Passage for review:

--------------------

- Born: 1965 or 1966 (age 59–60) Prineville, Oregon
- Citizenship: US
- Education: Harvard University; Yeshiva University;
- Scientific career
- Institutions: Harvard University

= Mel B. Feany =

American neuropathologist

Mel B. Feany (born ) is an American neuropathologist and geneticist at Brigham and Women's Hospital who researches neurodegenerative disease. She is a co-editor of the Annual Review of Pathology: Mechanisms of Disease.

==Early life and education==
Mel B. Feany, the daughter of Pat and Marion Feany, grew up in Prineville, Oregon. She was an only child and enjoyed visiting the library. She graduated from Crook County High School in 1982, at the age of sixteen as her class's valedictorian. She earned a bachelor's degree in neuroscience from Harvard University, staying to earn a PhD in 1993 with advisors Margaret Livingstone and Kathleen Buckley. She then attended the Albert Einstein College of Medicine at Yeshiva University for her Doctor of Medicine.

==Career==
Feany completed a medical residency in anatomic pathology at Brigham and Women's Hospital, followed by a fellowship in neuropathology. She primarily researches the fruit fly Drosophila as a model for human neurodegenerative disorders like Alzheimer's disease and Parkinson's disease. She is currently a professor of pathology at Harvard University at Brigham and Women's Hospital. She is a co-editor of the Annual Review of Pathology: Mechanisms of Disease.

===Selected publications===
- Feany, Mel B. (2000). "A Drosophila model of Parkinson's disease"
- Shulman, Joshua M. (2011). "Parkinson's Disease: Genetics and Pathogenesis"
- Chen, Li (2005). "Α-Synuclein phosphorylation controls neurotoxicity and inclusion formation in a Drosophila model of Parkinson disease"

==Awards and honors==
Feany was awarded the Outstanding Investigator Award from the American Society for Investigative Pathology in 2009. In 2019 she was awarded the Landis Award for Outstanding Mentorship from the National Institute of Neurological Disorders and Stroke.

--------------------

Description of the task: Please answer from the Mel B. Feany article: which high school did Feany graduate from, and in what year? The listing isn't needed for any of this work.

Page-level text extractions
--------------------

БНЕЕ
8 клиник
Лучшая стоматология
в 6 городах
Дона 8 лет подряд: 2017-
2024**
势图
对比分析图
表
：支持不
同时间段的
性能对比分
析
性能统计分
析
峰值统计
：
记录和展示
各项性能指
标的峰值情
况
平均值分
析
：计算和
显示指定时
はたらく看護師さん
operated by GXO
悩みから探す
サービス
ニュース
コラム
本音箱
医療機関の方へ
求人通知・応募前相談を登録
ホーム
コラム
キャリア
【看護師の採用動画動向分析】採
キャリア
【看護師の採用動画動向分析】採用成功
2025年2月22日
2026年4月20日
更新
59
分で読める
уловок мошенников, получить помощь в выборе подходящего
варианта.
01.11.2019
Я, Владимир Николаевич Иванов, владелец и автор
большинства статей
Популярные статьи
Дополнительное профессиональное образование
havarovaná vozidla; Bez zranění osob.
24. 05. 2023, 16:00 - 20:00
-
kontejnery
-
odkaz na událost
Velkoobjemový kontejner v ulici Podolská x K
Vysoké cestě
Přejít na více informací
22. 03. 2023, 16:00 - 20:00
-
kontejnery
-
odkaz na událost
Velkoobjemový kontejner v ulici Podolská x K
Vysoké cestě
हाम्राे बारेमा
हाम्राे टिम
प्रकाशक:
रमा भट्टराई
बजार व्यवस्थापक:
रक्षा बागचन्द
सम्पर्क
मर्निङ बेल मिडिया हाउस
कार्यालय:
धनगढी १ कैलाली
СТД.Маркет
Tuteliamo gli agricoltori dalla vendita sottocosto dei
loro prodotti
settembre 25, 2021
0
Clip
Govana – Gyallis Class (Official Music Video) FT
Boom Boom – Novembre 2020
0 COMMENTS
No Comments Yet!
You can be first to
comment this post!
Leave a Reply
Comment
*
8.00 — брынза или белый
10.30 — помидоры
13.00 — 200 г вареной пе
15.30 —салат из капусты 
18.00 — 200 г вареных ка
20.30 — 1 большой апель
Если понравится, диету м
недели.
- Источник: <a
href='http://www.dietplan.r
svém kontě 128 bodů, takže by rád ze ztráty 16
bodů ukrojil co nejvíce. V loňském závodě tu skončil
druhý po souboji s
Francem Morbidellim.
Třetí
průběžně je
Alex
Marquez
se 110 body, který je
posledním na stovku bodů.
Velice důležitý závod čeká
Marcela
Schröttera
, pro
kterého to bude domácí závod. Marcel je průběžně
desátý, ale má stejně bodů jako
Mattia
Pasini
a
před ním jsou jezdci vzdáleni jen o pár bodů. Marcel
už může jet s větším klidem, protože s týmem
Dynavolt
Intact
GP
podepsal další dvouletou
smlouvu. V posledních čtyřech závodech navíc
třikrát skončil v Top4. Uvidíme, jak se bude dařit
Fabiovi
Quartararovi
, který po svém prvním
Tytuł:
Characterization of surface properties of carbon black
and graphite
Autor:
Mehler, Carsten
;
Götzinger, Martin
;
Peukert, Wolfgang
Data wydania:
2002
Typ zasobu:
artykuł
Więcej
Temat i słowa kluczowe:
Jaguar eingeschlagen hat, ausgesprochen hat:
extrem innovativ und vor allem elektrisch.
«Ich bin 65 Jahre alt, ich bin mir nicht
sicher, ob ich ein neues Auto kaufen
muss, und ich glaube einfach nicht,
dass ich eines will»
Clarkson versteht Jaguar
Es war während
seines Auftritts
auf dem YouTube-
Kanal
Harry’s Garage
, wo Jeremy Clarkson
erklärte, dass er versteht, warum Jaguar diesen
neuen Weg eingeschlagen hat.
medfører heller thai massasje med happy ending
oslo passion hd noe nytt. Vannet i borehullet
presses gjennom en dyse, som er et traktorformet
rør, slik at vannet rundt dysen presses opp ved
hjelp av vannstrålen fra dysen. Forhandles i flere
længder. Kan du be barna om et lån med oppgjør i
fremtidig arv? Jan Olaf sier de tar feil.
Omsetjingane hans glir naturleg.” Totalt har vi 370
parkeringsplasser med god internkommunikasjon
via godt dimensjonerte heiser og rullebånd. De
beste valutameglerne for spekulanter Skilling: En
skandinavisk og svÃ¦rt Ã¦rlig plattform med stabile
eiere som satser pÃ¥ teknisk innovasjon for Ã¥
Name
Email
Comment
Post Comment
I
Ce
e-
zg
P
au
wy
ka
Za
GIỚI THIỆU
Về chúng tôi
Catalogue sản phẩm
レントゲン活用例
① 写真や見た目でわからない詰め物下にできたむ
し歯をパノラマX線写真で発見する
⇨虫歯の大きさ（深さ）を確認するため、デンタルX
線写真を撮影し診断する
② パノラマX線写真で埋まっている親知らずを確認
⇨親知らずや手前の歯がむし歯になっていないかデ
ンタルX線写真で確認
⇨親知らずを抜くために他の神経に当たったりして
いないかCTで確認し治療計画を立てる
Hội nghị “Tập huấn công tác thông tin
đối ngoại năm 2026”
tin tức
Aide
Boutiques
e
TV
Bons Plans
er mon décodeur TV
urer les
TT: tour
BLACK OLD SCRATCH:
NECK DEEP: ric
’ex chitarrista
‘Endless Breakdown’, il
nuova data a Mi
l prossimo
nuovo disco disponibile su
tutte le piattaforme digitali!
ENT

--------------------

Answer to the exercise: Crook County High School, in 1982.